Hap ve İğne Tedavileri
Orta ila şiddetli sedef hastalığında, püstüler ve eritrodermik sedef hastalığı gibi türlerde ve vücudun büyük bir bölümünü kaplayan sedef hastalığında krem tedavileri genelde uygun değildir. Kullanılan diğer tedaviler öncesinde genelde akciğer röntgeni, verem testi, kan tahlili gibi testler yapılır ve düzenli aralıklarla doktor tarafından kontrol gerekir. Kremler dışında kullanılabilecek diğer tedaviler şunlardır:
- Metoteraksat: Metoteraksat içerikli “Metoart” , “Meksratu” gibi iğneler sedef hastalığı tedavisinde oldukça sık kullanılan bir ilaçtır. Bu iğne “subkutan” doku olarak bilinen cilt altı dokuya uygulanır. Hafta bir tek doz olarak vurulur. Etkisini göstermeye ilk 1 ayda başlar ancak asıl etki 3 ay gibi bir sürede ortaya çıkar. Çocuklardaki ciddi sedef hastalığında da en sık tercih edilen ilaçlardan biridir. (Metotreksat Nedir, Nasıl Kullanılır?)

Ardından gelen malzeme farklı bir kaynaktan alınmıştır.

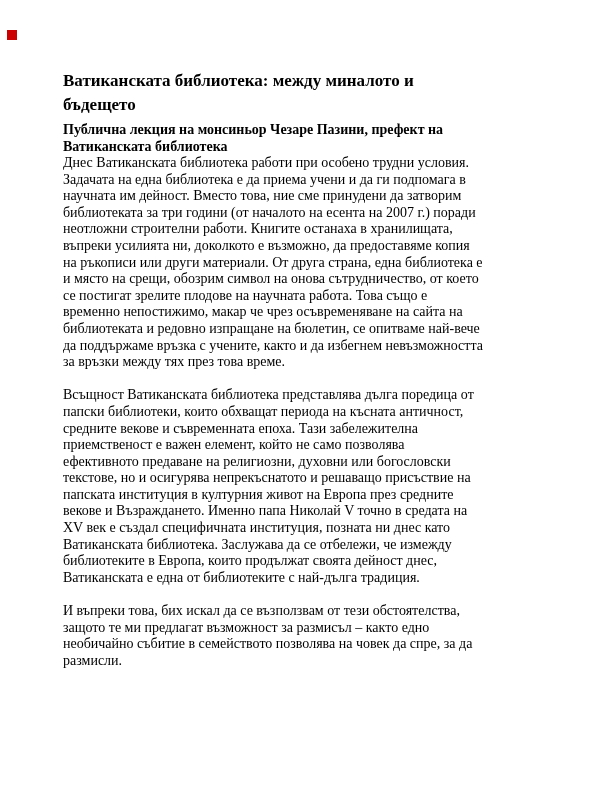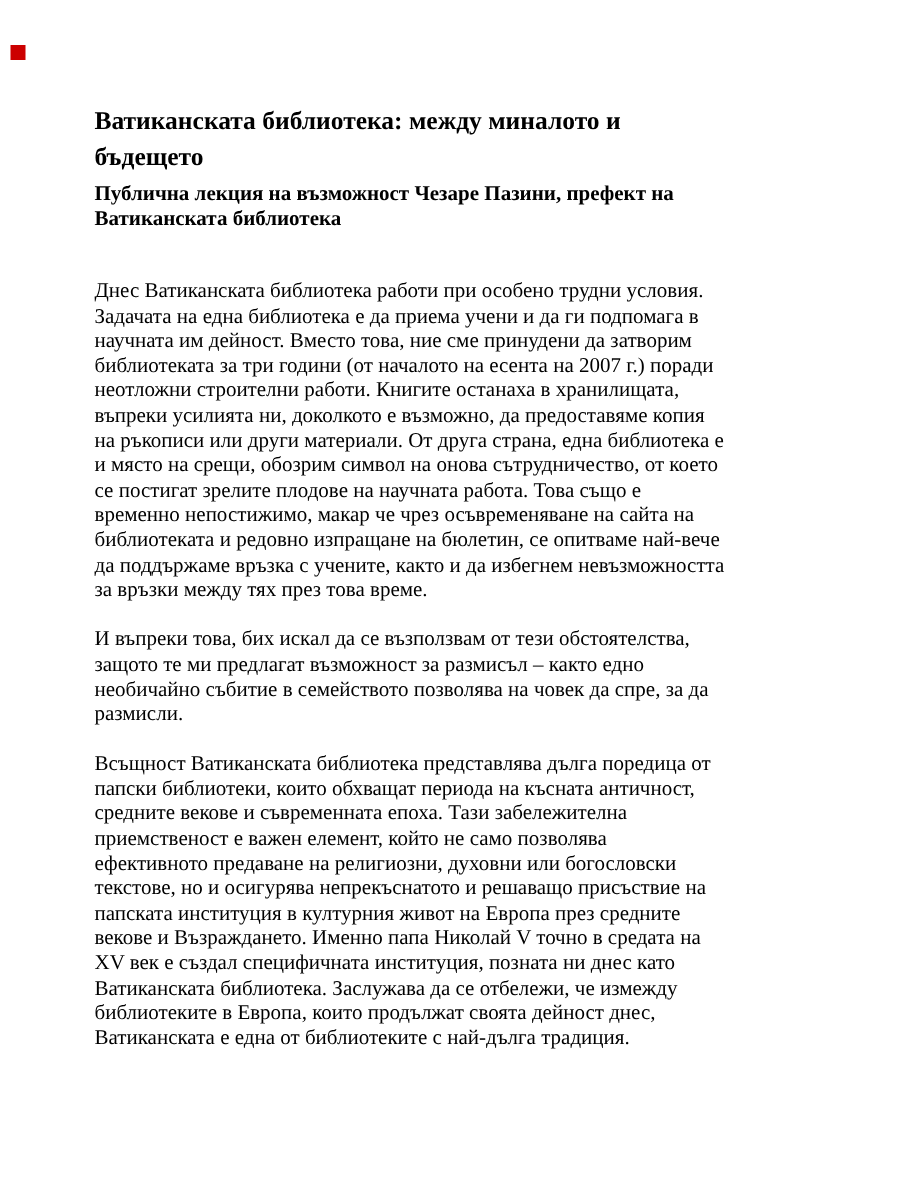"Публична лекция на възможност Чезаре" h2.doc-subtitle { text: възможност -> монсиньор }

- Retinoidler: “Asitretin” içeren retinoid haplar, A vitamininden üretilen ilaçlardır ve sedef hastalığında kullanılabilir. Bu haplar 10 mg veya 25 mg dozunda olabilir. 10-75 mg arasında kullanılabilir. Ancak genelde en fazla 35-40 gibi dozlar tercih edilir. “Psöretin” gibi asitretin içeren haplar gebelikte kesinlikle kullanılmaz ve kullanmanın bitirilmesinden 3 yıl sonraya kadar gebe kalmamak gerekir.
- Siklosporin: Siklosporin, eritrodermik sedef gibi hızlı gelişen ve ciddi sedef hastalığında kısa süreli olarak kullanılabilecek ilaçlardır. Siklosporin damar yolu ile veya hap ile kısa süreli olarak şiddetli durumu baskılamak için kullanılabilir. En büyük problem böbrek yetmezliğine neden olabilmesidir. Bu nedenle çok fazla tercih edilmez.
- Biyolojik tedaviler: Biyolojik tedaviler, sedef hastalığına neden olan bağışıklık sisteminin anormal çalışmasını baskılayan oldukça etkili iğne tedavileridir. Bu nedenle en sık kullanılan biyolojik ajanlar şunlardır:
- Adalimumab (Humira)
- Sertolizumab (Cimzia)
- Guselkumab (Tremfya)
- Risankizumab (Skyrizi)
- Secukinumab (Verxant)
- Ustekinumab (Stelera)
- İxekizumab (Copellor)
Fototerapi (Işık Tedavisi)
Fototerapi adı verilen ışık tedavisi, sedef hastalığında sıkça kullanılan tedavilerden biridir. Dar bant UVB ve PUVA gibi farklı türleri bulunur. Bu tedavide genelde haftada 3 gün UV ışığı veren bir cihaza girilir.